RECORDED INFORMATION:

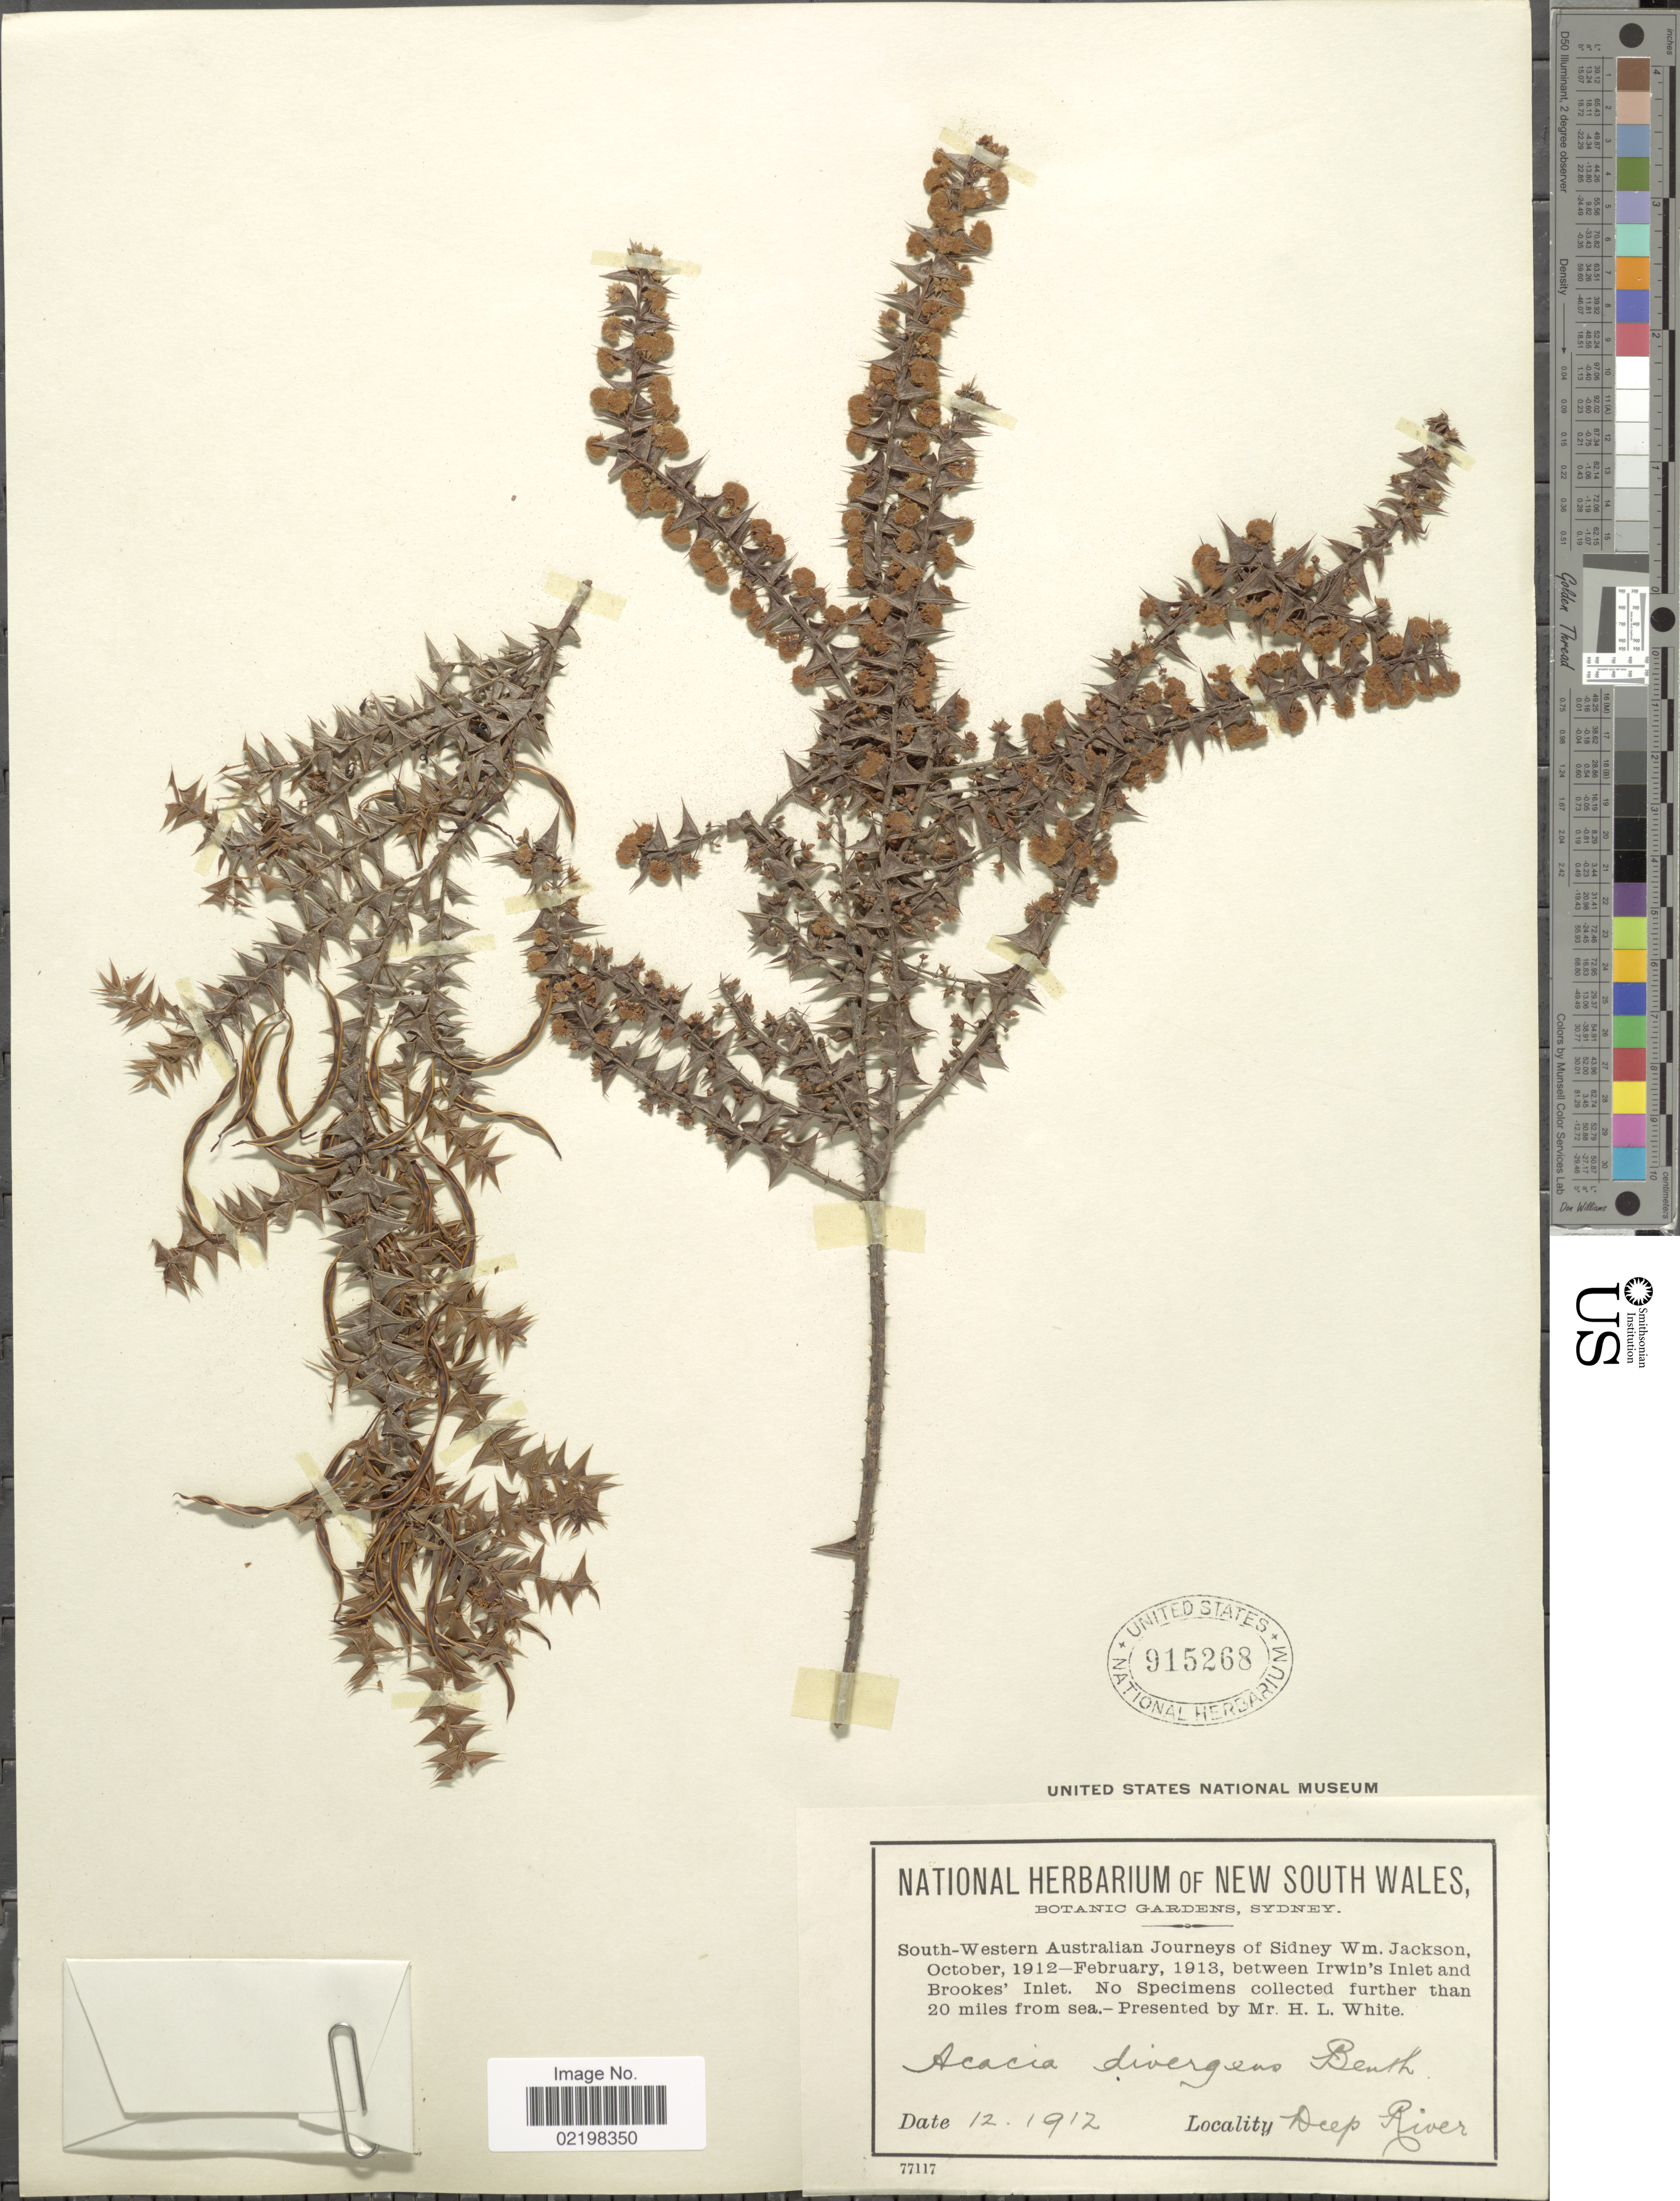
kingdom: Plantae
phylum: Tracheophyta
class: Magnoliopsida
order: Fabales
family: Fabaceae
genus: Acacia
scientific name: Acacia divergens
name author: Benth.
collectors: Jackson, S. W.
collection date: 1912-12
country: Australia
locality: Southern-Western Australian, Deep River.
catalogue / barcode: US 915268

DIRECTION:
Can you reproduce all of the lines above verbatim, leaving out the picture?

SOLUTION:
kingdom: Plantae
phylum: Tracheophyta
class: Magnoliopsida
order: Fabales
family: Fabaceae
genus: Acacia
scientific name: Acacia divergens
name author: Benth.
collectors: Jackson, S. W.
collection date: 1912-12
country: Australia
locality: Southern-Western Australian, Deep River.
catalogue / barcode: US 915268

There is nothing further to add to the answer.